En esta época de fake news, vale la pena preguntarse qué tan presente está la verdad en el derecho. Para empezar, en lo que toca con el mundo judicial se habla de la verdad procesal para significar que el juez se atiene a la verdad que revela el proceso, sin permitirse demostraciones extraprocesales. Así, en aras de las garantías procesales, son muchos los casos en que culpables son declarados inocentes por falta de pruebas, o que legítimos titulares de derechos no logran su adjudicación o reconocimiento oficial, porque la verdad procesal difiere de la verdad verdadera. La distancia entre una y otra verdad varía según la calidad o habilidad del abogado, el nivel de rigorismo del procedimiento y, en particular, el grado de ritualidad que se aplica para la aceptación y la valoración de la prueba.

Pero la distancia entre verdades en el campo de lo judicial va mucho más allá del mero asunto de la verdad procesal. Además de que lo que no obra en el expediente no existe para el proceso, cada hecho y cada argumentación, como es obvio, tiene que pasar por el fino filtro del intelecto del juez. Para que la verdad verdadera aflore en su plenitud en la sentencia final, es necesario que supere el proceso de apreciación del juez. En ese sentido, no resulta tan literalmente cierto que la verdad se limita a lo que ofrece el expediente, pues, por supuesto, cada hecho y cada argumento ha de ser contrastado contra los juicios, prejuicios, creencias y percepciones del juez que, a su vez, se basan en su conocimiento y sus influencias culturales y familiares. Así de perfecto o de imperfecto es el sistema (según se mire).
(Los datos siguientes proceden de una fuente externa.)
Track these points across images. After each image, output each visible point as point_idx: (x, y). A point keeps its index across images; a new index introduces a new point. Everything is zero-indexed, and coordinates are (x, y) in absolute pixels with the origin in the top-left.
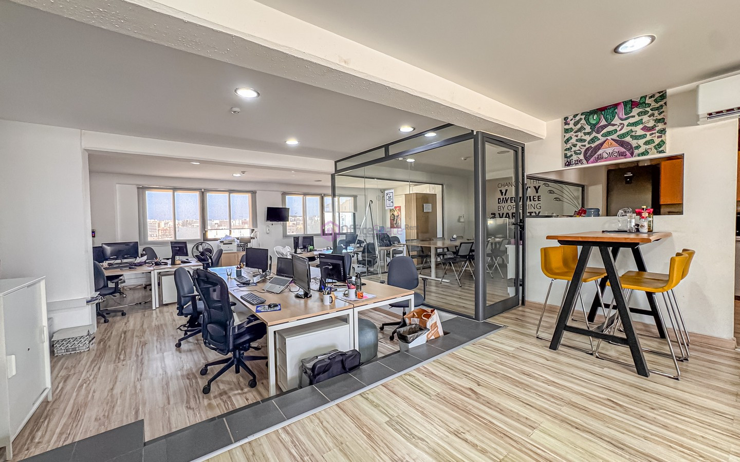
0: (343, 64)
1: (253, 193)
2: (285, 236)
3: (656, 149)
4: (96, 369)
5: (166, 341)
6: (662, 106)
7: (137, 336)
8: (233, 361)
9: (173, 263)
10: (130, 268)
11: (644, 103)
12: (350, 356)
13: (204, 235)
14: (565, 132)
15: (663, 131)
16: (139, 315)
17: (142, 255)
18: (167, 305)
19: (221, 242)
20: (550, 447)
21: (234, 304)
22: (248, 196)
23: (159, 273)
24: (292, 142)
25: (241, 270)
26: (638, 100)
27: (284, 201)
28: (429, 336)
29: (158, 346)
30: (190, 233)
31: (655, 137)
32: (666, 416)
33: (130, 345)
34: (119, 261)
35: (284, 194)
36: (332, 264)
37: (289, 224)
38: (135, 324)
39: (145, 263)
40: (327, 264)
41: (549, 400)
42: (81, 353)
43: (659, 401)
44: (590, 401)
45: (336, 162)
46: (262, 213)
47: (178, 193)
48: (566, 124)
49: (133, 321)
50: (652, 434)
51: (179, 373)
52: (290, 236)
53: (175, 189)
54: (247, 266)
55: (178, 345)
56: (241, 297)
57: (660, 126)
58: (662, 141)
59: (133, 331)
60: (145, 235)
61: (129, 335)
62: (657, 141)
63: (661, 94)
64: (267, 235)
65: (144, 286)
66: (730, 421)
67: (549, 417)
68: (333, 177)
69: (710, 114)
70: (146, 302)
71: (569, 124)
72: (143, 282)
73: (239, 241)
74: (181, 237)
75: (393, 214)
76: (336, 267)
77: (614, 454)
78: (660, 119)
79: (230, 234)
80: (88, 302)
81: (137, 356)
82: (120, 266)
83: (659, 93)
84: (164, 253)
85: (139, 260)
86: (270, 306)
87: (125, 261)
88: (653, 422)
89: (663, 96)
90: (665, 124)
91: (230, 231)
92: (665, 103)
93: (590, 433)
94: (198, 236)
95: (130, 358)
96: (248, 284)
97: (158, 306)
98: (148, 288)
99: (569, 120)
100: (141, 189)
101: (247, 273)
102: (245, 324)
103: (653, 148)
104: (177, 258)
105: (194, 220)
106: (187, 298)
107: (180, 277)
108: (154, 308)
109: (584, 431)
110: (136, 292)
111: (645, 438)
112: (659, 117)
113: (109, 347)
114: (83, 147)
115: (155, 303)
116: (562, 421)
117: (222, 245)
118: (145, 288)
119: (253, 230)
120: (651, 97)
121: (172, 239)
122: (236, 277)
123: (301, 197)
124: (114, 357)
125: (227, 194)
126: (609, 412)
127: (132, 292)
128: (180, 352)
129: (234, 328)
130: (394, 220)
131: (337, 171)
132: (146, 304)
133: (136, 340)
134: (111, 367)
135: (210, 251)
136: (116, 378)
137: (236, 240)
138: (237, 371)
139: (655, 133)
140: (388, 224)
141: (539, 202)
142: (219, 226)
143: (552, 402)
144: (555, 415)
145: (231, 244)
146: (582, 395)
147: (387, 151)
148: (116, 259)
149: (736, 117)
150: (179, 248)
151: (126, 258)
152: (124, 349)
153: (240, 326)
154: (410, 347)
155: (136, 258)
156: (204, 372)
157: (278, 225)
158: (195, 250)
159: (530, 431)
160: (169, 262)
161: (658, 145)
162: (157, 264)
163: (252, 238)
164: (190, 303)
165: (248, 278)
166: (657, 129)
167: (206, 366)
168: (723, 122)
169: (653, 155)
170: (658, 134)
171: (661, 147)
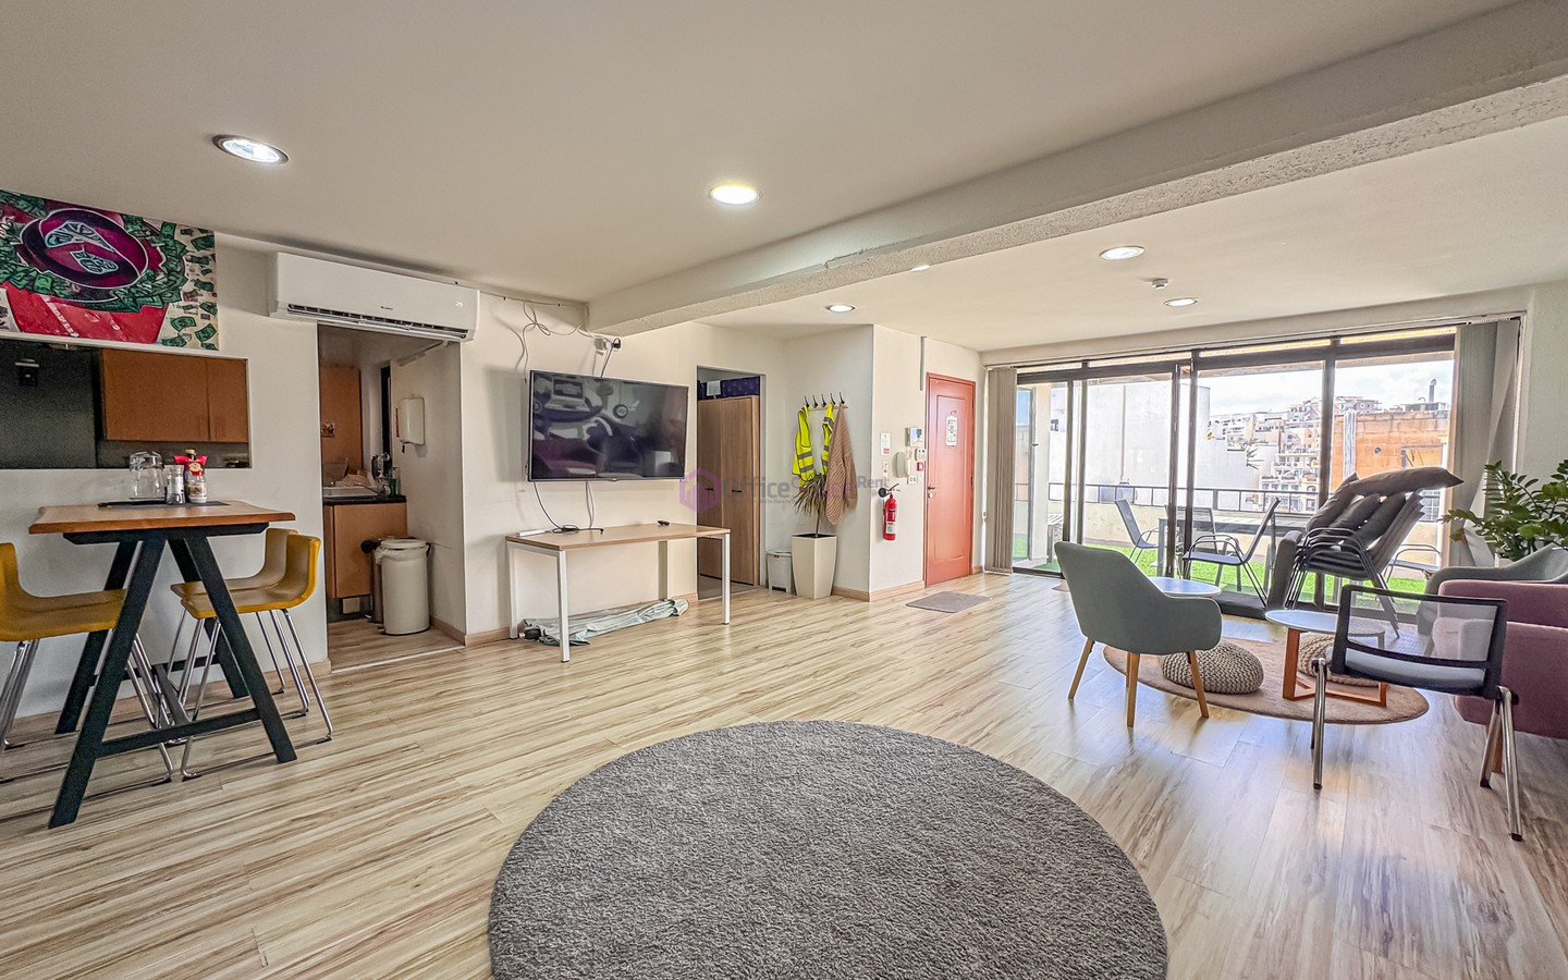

En el lado de la ley, como otra fuente de derecho, se aprecian de igual manera ciertos riesgos y azares para la verdad. Al legislador, de la misma manera que el juez, le resulta imposible evitar que el ejercicio de su función de concebir y expedir la ley esté exenta de prejuicios o creencias, lo que nos traslada del mundo de la verdad puramente objetiva, si es que existe, a la verdad opinada. Se dirá que esto no es malo, sino muy bueno, pues se legisla para humanos y no para máquinas. En cualquier caso, podría alegarse con validez que las leyes en realidad no son soluciones para problemas, sino soluciones para percepciones de problemas.

Visto el lado de los hacedores de derechos, miremos ahora el lado de los beneficiarios del mismo. ¿Pueden los ciudadanos mentir válidamente? ¿Existe un derecho a la mentira? En principio, la respuesta es no. La buena fe es elemento esencial para el reconocimiento de derechos y es determinante para no perder beneficios en el ámbito de los contratos y las obligaciones. Sin embargo, en el derecho constitucional y en el derecho penal se reconoce el derecho a guardar silencio y a la no autoincriminación que, si se quiere, es una forma de mentira o de verdad procesal.

Más claro aún, a los ciudadanos les está vedado mentir, cuando ello afecta a otros. Grandes esfuerzos se hacen para sancionar las fake news en el ámbito de las redes sociales. En el campo de la publicidad y del derecho al consumidor es claro el deber de ofrecer información cierta, actual y verificable. Pero, el asunto es que la mente es altamente vulnerable. Daniel Kanheman recuerda que el proceso mental está lleno de fragilidades y que con increíble facilidad caemos en errores cognitivos.

El problema grande es que la mente se deja engañar no sólo por terceros, sino por uno mismo. Los hombres manipulan sus propias creencias, reprimen la memoria o reinterpretan sus recuerdos sobre aquello que les es desfavorable. Nos mentimos incluso para causarnos placer o dolor. Así las cosas, el reto para el derecho se pone bastante difícil, pues no sólo sabemos manipular la verdad de otros, sino la propia.